Michael Schumacher não hesitou em ficar com fama de mau-caráter quando deu fechadas em Damon Hill e Jacques Villeneuve. O próprio Senna não pensou duas vezes antes de provocar uma batida em Alain Prost depois deste ter usado a mesma estratégia no ano anterior. O desejo de distinção torna os homens ferozes, faz deles uma sopa de hormônios que ignora a polidez e os põe num estágio primitivo da animalidade.
E é com o pódio, essa simples armação de madeira feita por humildes carpinteiros, que sonham os esportistas. Quando estão ali, acima de todos, sorrindo e acenando, sentem-se como criaturas perfeitas.
Os outros seres humanos, lá embaixo, indistintos, parecem pequenas formigas feitas apenas para o aplaudir e glorificar.
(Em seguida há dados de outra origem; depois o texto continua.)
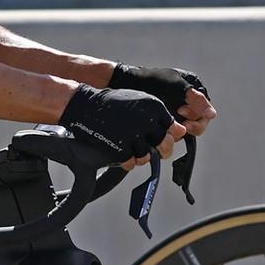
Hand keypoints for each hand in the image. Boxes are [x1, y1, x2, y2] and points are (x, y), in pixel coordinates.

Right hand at [59, 86, 186, 168]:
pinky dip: (126, 161)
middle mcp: (147, 122)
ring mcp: (133, 136)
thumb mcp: (140, 101)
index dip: (169, 136)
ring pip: (148, 157)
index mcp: (155, 108)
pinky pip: (131, 164)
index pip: (175, 130)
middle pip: (167, 146)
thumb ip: (159, 115)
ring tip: (132, 148)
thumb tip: (179, 132)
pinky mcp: (120, 149)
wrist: (85, 105)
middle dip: (162, 151)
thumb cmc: (113, 103)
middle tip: (155, 150)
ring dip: (141, 156)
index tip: (162, 137)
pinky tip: (120, 151)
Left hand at [108, 64, 216, 137]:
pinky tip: (161, 133)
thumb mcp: (176, 87)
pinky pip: (173, 133)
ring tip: (167, 128)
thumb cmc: (152, 81)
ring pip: (185, 130)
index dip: (197, 117)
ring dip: (178, 132)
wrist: (127, 85)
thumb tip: (213, 115)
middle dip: (190, 126)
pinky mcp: (165, 121)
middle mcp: (187, 102)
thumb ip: (196, 99)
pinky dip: (169, 135)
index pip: (205, 112)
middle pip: (198, 123)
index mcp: (194, 90)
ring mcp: (176, 113)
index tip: (182, 113)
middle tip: (178, 125)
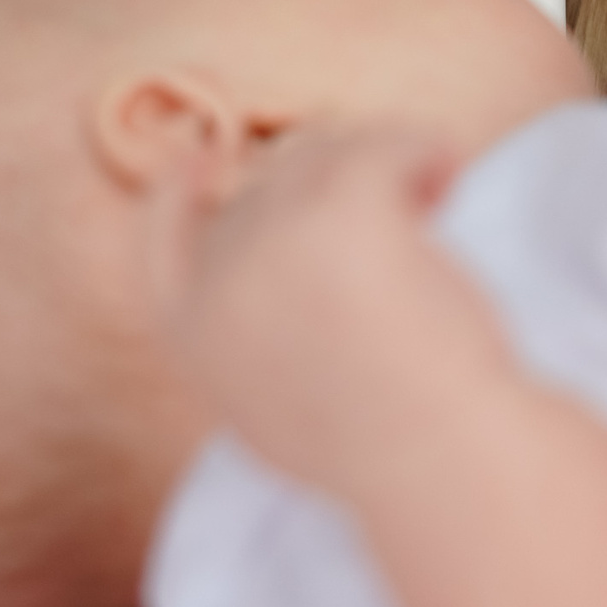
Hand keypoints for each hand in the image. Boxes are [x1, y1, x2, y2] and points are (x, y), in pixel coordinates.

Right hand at [151, 125, 521, 499]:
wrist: (441, 462)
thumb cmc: (390, 450)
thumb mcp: (283, 413)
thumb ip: (255, 345)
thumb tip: (274, 278)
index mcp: (196, 335)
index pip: (160, 240)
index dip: (174, 193)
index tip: (196, 157)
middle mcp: (221, 279)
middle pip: (270, 185)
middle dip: (338, 183)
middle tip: (411, 203)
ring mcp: (275, 238)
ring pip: (327, 153)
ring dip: (388, 162)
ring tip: (437, 194)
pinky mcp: (339, 210)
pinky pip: (384, 144)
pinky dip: (425, 149)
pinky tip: (447, 174)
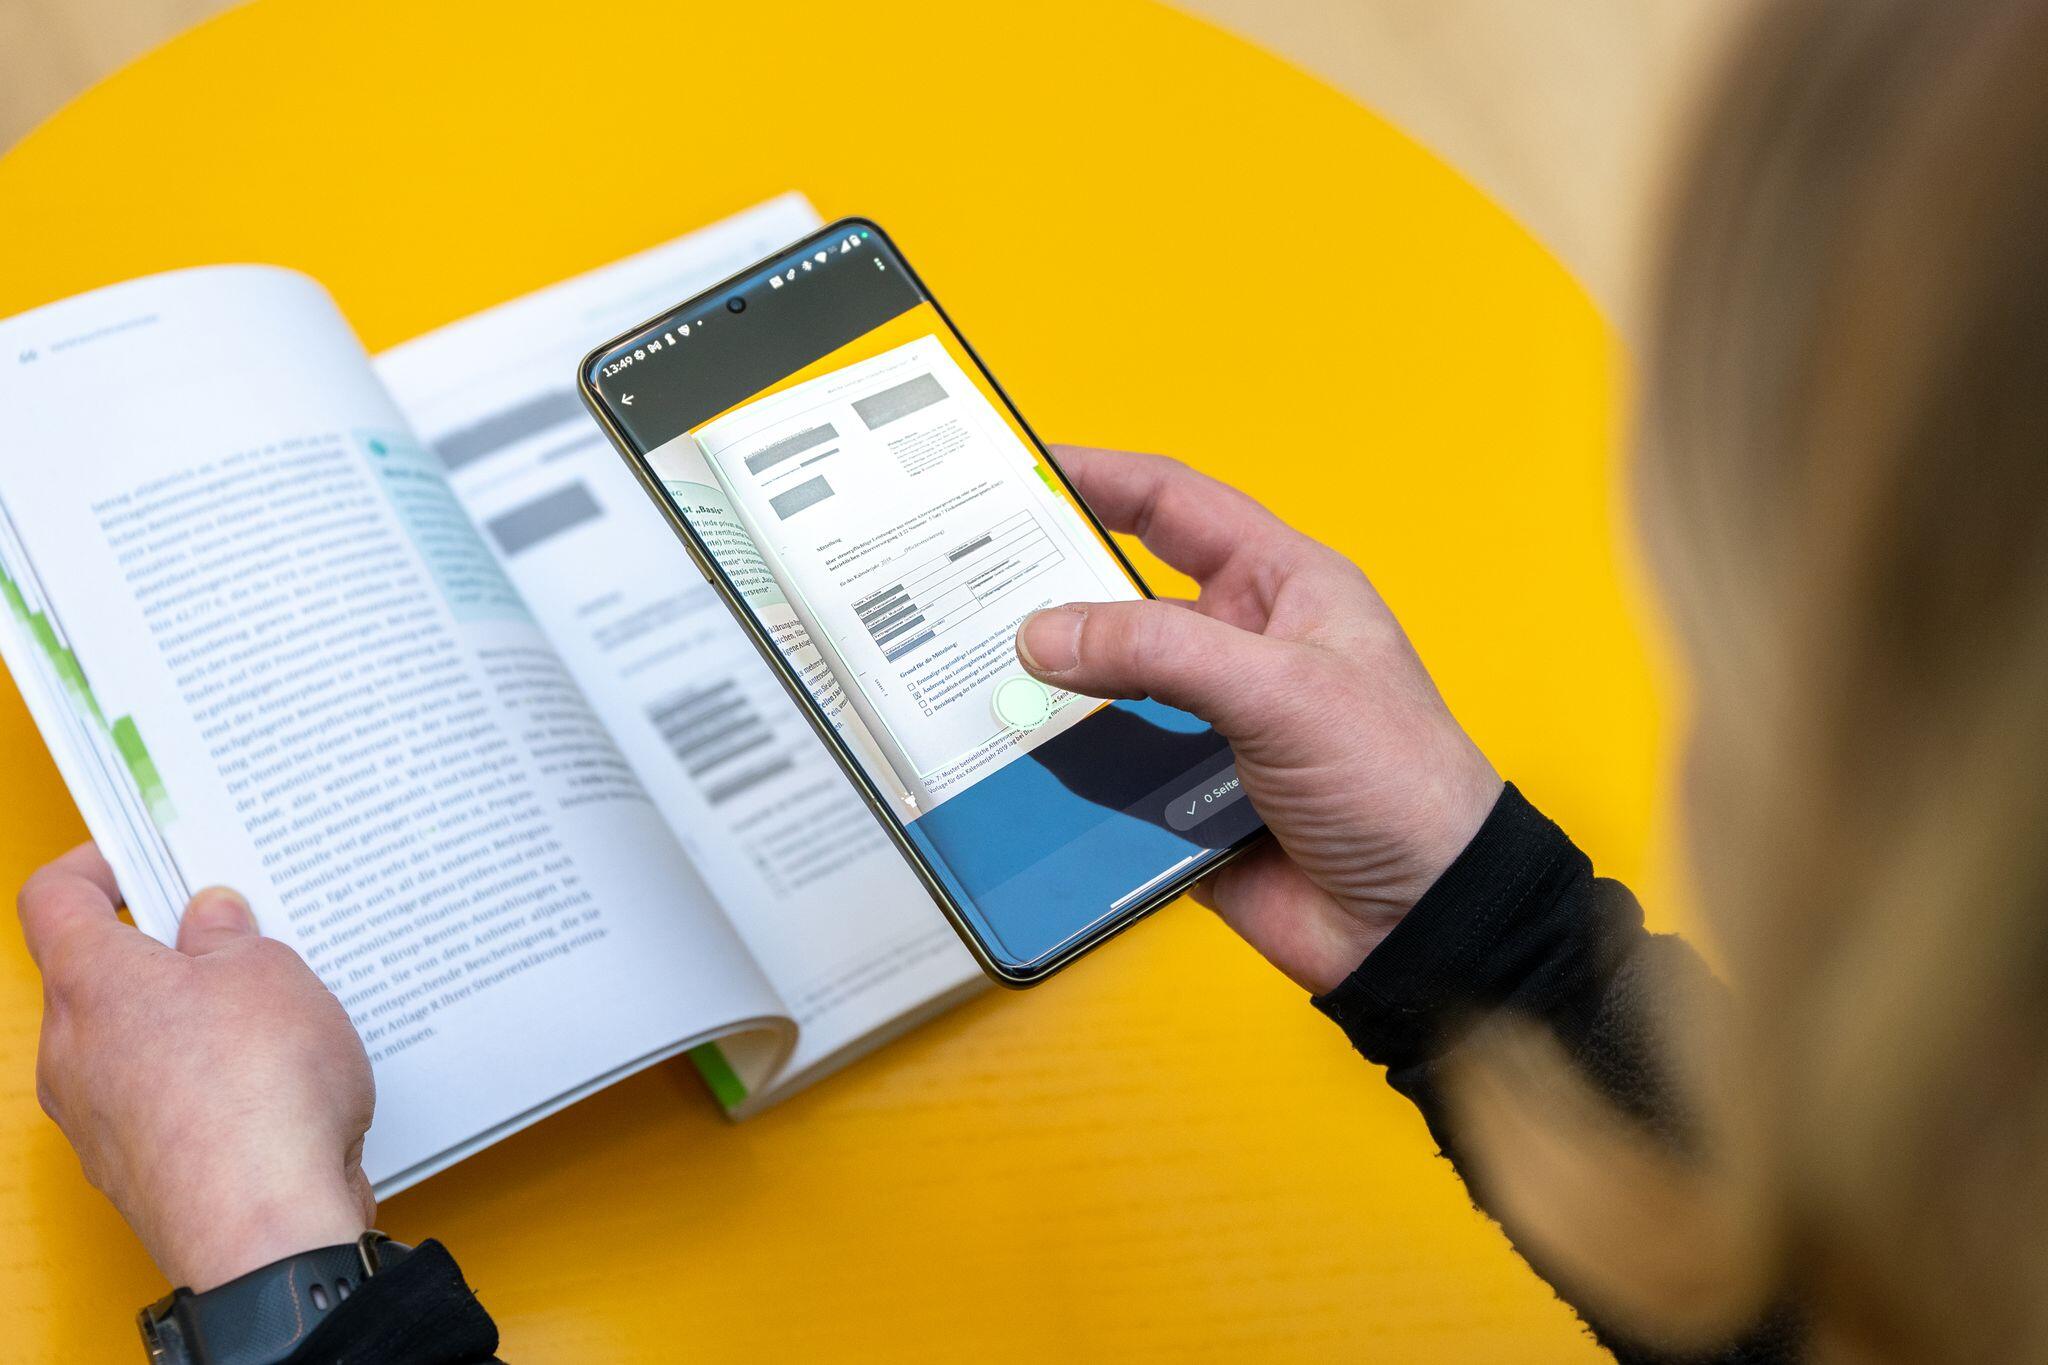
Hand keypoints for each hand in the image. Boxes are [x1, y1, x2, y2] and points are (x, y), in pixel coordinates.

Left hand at [19, 846, 374, 1289]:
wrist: (266, 1227)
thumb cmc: (258, 1095)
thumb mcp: (270, 973)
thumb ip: (231, 939)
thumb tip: (213, 922)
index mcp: (91, 983)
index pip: (53, 900)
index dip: (94, 867)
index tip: (138, 858)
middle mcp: (73, 1052)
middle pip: (96, 976)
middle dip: (164, 951)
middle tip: (234, 935)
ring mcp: (95, 1120)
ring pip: (130, 1045)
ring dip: (188, 1022)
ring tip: (271, 1015)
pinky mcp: (134, 1171)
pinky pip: (158, 1103)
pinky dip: (203, 1084)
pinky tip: (272, 1084)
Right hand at [1018, 447, 1501, 993]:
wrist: (1423, 923)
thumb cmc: (1399, 783)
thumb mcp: (1283, 690)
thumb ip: (1162, 651)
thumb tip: (1047, 634)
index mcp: (1281, 587)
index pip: (1172, 504)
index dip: (1097, 477)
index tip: (1017, 467)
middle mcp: (1239, 647)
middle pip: (1122, 598)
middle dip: (1049, 592)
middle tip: (964, 584)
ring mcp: (1209, 726)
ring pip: (1104, 692)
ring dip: (1048, 693)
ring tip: (967, 681)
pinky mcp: (1184, 801)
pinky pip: (1105, 776)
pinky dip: (1063, 775)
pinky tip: (1011, 769)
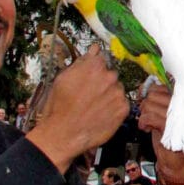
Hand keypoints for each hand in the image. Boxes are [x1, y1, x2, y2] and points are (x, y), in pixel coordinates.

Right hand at [25, 45, 130, 172]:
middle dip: (102, 82)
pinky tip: (101, 114)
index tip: (91, 76)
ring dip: (109, 95)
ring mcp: (118, 93)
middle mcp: (109, 77)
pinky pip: (121, 103)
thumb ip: (82, 62)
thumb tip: (93, 50)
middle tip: (89, 95)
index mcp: (94, 66)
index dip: (95, 68)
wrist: (63, 134)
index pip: (101, 58)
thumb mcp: (63, 78)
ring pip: (116, 89)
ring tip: (94, 107)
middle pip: (110, 74)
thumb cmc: (59, 107)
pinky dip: (114, 108)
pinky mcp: (123, 108)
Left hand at [138, 85, 183, 184]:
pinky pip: (149, 116)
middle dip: (145, 105)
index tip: (145, 100)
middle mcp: (182, 104)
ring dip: (144, 115)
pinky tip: (146, 128)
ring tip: (149, 124)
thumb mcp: (161, 114)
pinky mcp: (171, 126)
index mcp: (181, 99)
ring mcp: (178, 114)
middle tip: (148, 117)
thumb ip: (154, 100)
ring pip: (149, 104)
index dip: (148, 91)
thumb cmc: (167, 137)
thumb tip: (142, 88)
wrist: (174, 162)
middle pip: (153, 93)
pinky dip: (143, 122)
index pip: (161, 84)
Aquele instante fica em suas memórias por dias, meses e anos. Como toda boa droga, porém, ela tem efeito passageiro e põe o sujeito louco na busca de uma outra sensação parecida.
Do alto do pódio, os vencedores parecem estar no céu, esquecendo que a habitação final de todos nós não será sobre um pódio na companhia de deuses, mas sob uma lápide ao lado dos vermes.

Descendo do pódio e voltando a falar de seleções curiosas, Ubiratan José Araújo propõe a criação de um novo clássico, o clássico José Paulo: O José atuaria com Zé Carlos, Zé Teodoro, Zé Mário, Zé Eduardo e Zé Maria; Zé do Carmo, Zé Roberto e Zezinho; Zé Alcino, Zé Afonso e Zé Sérgio. Técnico: Zé Duarte.
O Paulo jogaria com Paulo Vítor, Paulo Roberto, Paulão, Paulo Turra e Paulo César; Paulo Souza, Paulo César Caju e Paulo Sérgio; Paulo Nunes, Paulo Futre e Paulinho McLaren. Técnico: Paulo Autuori.
E, para entregar o troféu à equipe vencedora, ninguém melhor que o ator Paulo José.